Depending on the firm, there may be inherent conflicts between an outsourcing entity's financial interests and those of the health system. Finding objective and impartial assistance can be difficult, and the higher the degree of dependency on external talent, the higher the chances are that system-specific decisions and safeguards are at risk. Loss of control, lack of accountability, and the inability to shift priorities effectively, especially in a health system pharmacy, can feel like a tremendous disadvantage in a fast-paced market.
On the other end of the spectrum, we hear of "total automation" (i.e., "single pane of glass") solutions touted for so many processes, but more often than not these solutions require tremendous technical resources to implement and maintain. For large teams working in revenue cycle, the ratio of technical resource to claims processors have been advantageous. In pharmacy, we've more often seen these additional technical responsibilities piled onto an already-busy EHR, pharmacy IT, or pharmacy operations teams, and the additional channels needed to push change causes delays in execution.

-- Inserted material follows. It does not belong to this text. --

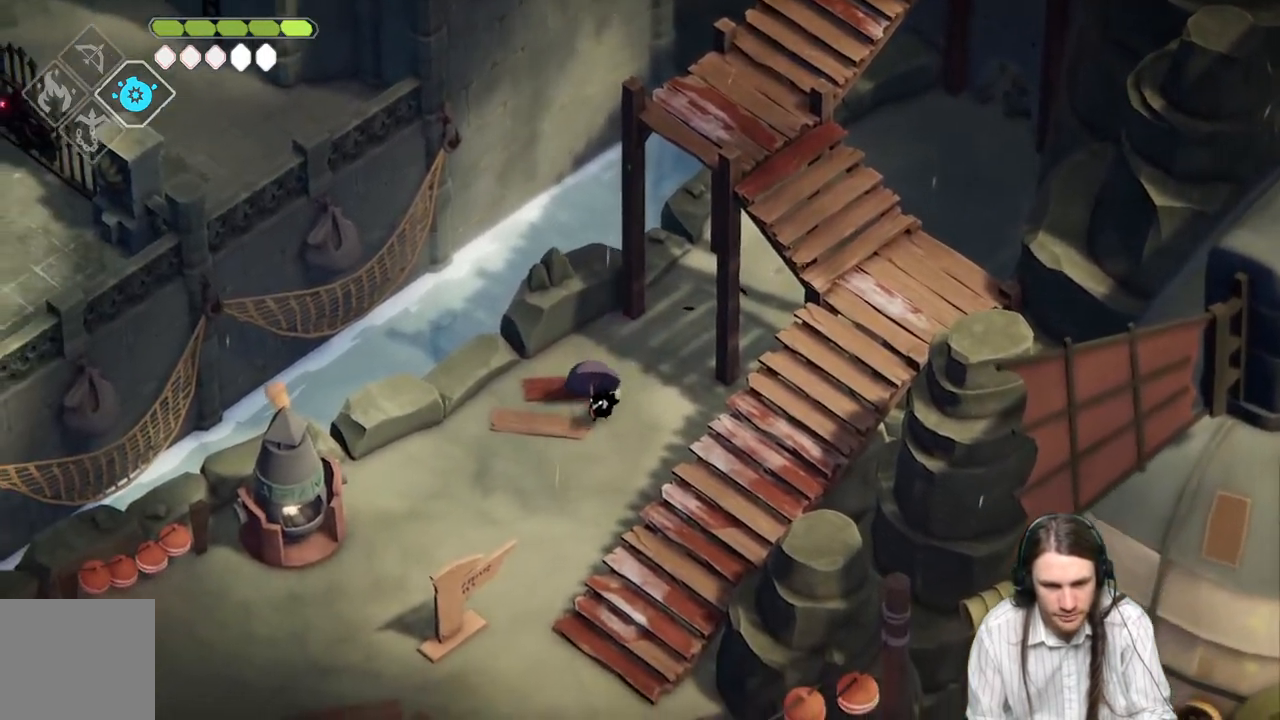
{"buttons": [], "left_stick": "down-right", "right_stick": "center"}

If you perform any critical analysis to select medications for a hospital, someone will have to teach the machine why you choose the way you do and how to handle the many exceptions you consider along the way.
Rather than subsidizing labor with low-accountability outsourcing or attempting to replace it entirely with high-complexity, high-maintenance total automation, the key to making progress while maintaining ownership has been identifying crucial touchpoints that cannot or should not be performed by an external vendor or technology and helping employees execute on these touchpoints rapidly with high-context guidance and oversight.
This is not a new idea - to reduce fraud, the group at PayPal was able to scale using automation to screen billions of dollars in transactions, identify those with the highest likelihood of fraud, and pass those transactions to a team for manual review. More recently, Latent Health advertises using artificial intelligence to identify and automate steps for prior authorization that are trivial or duplicative, leaving just those components that require trusted clinician review. Claims processing automation tools that forward exception cases to specialist teams have made tremendous impacts for health systems and spawned several publicly traded and successful companies in the process.
For all these tools, it's all about getting the information that needs to be "touched" to the people who need to see it, while ensuring those same people don't spend valuable time slogging through things they do not need to see. When done right, this makes the people involved more useful, enables them to use more of their valuable skillset, and gives them ownership of these important processes. For the complex, volatile world of pharmacy purchasing, where flexibility, context, and timeliness are paramount for getting medications safely to your patients, choosing the correct path on your quest to "do more with less" will pay significant dividends.